Abaddon #1-2
Ter, grand homme coiffé d’un bandage, débarque dans un appartement pour y louer une chambre. La sexy Bet lui fait visiter. Séduit, il donne vite son accord. Seulement voilà, tout paraît si simple que cela en devient étrange : les colocataires sont excentriques, les rideaux sont baissés et les fenêtres murées… Et quand la porte d’entrée, privée de serrure, refuse de s’ouvrir, Ter prend conscience de l’impasse dans laquelle il vient de s’engouffrer…

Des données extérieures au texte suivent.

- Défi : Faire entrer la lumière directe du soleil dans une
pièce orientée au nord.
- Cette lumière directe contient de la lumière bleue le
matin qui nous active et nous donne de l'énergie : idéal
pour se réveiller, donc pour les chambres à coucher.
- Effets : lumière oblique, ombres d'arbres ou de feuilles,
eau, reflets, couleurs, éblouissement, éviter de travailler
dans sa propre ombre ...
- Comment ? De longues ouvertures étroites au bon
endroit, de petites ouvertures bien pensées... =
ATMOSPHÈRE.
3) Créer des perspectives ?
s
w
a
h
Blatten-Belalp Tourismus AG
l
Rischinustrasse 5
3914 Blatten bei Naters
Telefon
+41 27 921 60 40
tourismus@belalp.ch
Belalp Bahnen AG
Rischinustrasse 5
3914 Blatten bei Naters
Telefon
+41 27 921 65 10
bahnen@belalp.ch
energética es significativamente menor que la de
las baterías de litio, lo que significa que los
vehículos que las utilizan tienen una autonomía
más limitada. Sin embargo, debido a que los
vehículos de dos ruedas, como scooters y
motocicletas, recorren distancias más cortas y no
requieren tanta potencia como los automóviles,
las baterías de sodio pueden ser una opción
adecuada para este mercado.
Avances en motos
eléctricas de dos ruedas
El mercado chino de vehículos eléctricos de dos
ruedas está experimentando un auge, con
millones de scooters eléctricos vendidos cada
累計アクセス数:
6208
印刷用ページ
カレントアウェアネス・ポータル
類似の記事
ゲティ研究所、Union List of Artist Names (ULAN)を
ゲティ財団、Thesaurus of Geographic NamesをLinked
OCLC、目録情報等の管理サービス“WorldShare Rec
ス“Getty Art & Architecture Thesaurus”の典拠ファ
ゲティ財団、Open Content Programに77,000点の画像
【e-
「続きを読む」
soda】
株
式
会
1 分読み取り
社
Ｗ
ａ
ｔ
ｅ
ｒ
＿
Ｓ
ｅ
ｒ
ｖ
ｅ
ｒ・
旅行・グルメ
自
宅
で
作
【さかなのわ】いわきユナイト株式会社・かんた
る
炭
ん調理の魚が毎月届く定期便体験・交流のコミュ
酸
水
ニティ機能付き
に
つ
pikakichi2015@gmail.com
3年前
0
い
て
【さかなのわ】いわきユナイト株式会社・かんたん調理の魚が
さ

Parus entre avril et septembre 2013, les deux tomes d’Abaddon surprennent agréablement. Angoissant récit nourri par les errances d’un personnage amnésique, ce diptyque questionne finement les rapports humains sans perdre le fil d’un récit captivant. Homme sans passé confronté à d’étranges locataires, hanté par des visions de guerre, Ter avance dans un décor presque familier, coincé entre la légèreté du quotidien et le fantasme surréaliste qu’il suscite. L’auteur, un New-Yorkais d’origine israélienne, multiplie les pistes sans les résoudre et piège le lecteur dans un labyrinthe mental qui empoisonne chaque fait et geste de locataires étrangement enclins à accepter leur sort. Impossible alors d’échapper à ce réel qui se désagrège sous nos yeux, métaphore d’aliénations révélées. Le malaise et le suspense, eux, exacerbés par l’humour noir et entretenus par des astuces narratives, ne faiblissent jamais.

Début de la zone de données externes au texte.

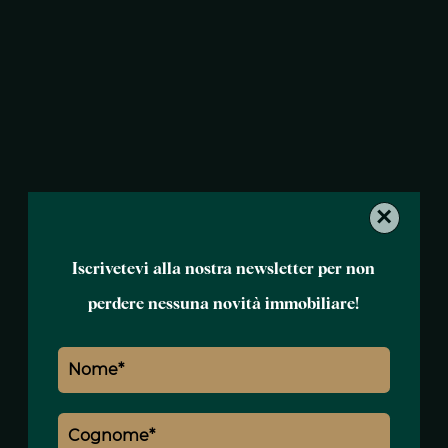
×
Iscrivetevi alla nostra newsletter per non
perdere nessuna novità immobiliare!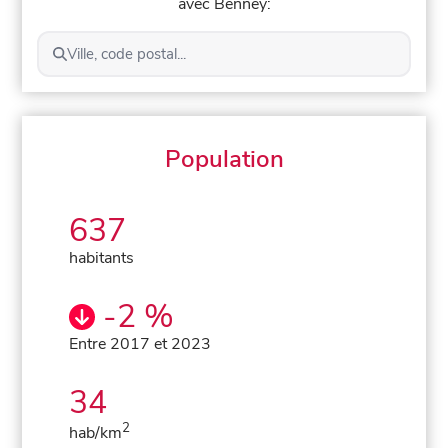
avec Benney:
Ville, code postal...
Population
637
habitants
-2 %
Entre 2017 et 2023
34
2
hab/km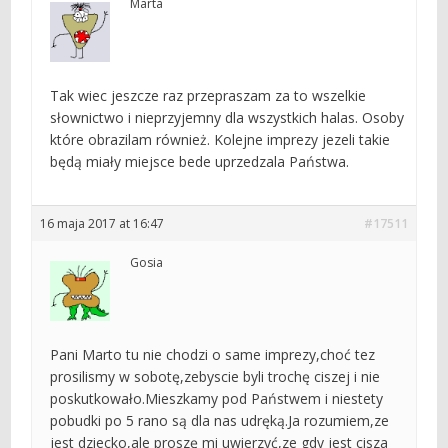
Marta
Tak wiec jeszcze raz przepraszam za to wszelkie
słownictwo i nieprzyjemny dla wszystkich halas. Osoby
które obrazilam również. Kolejne imprezy jezeli takie
będą miały miejsce bede uprzedzala Państwa.
16 maja 2017 at 16:47
#17511
Gosia
Pani Marto tu nie chodzi o same imprezy,choć tez
prosilismy w sobotę,zebyscie byli trochę ciszej i nie
poskutkowało.Mieszkamy pod Państwem i niestety
pobudki po 5 rano są dla nas udręką.Ja rozumiem,ze
jest dziecko,ale proszę mi uwierzyć,ze gdy jest cisza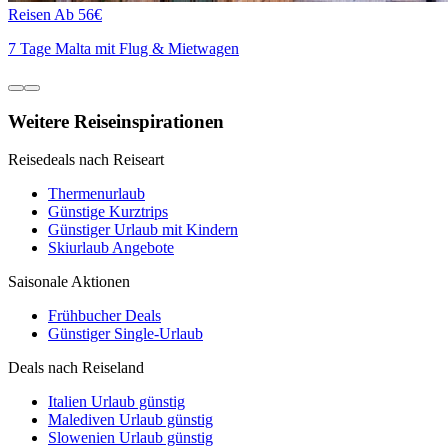
Reisen
Ab 56€
7 Tage Malta mit Flug & Mietwagen
Weitere Reiseinspirationen
Reisedeals nach Reiseart
Thermenurlaub
Günstige Kurztrips
Günstiger Urlaub mit Kindern
Skiurlaub Angebote
Saisonale Aktionen
Frühbucher Deals
Günstiger Single-Urlaub
Deals nach Reiseland
Italien Urlaub günstig
Malediven Urlaub günstig
Slowenien Urlaub günstig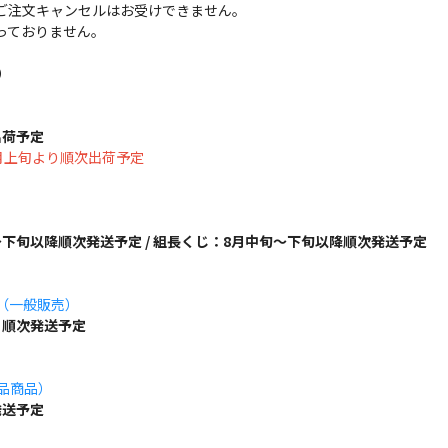
ご注文キャンセルはお受けできません。
っておりません。
）
出荷予定
は8月上旬より順次出荷予定
下旬以降順次発送予定 / 組長くじ：8月中旬～下旬以降順次発送予定
ズ（一般販売）
り順次発送予定
単品商品）
発送予定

Sur un mode vertigineux et absurde et avec un graphisme, faussement réaliste et chaleureux, lové dans des teintes rouges et vertes du plus bel effet, Shadmi réussit donc à transmettre une sensation de claustration. Si bien qu’au final Abaddon, récit d’ambiance un peu fou, défait nos repères, creuse l’incertitude et bouscule nos habitudes. Nul doute, voilà l’une des belles surprises de l’année 2013. On ne peut donc que saluer le flair d’un jeune éditeur, Ici Même, qui a déniché sur le net une histoire délicieusement retorse. Et un auteur à suivre.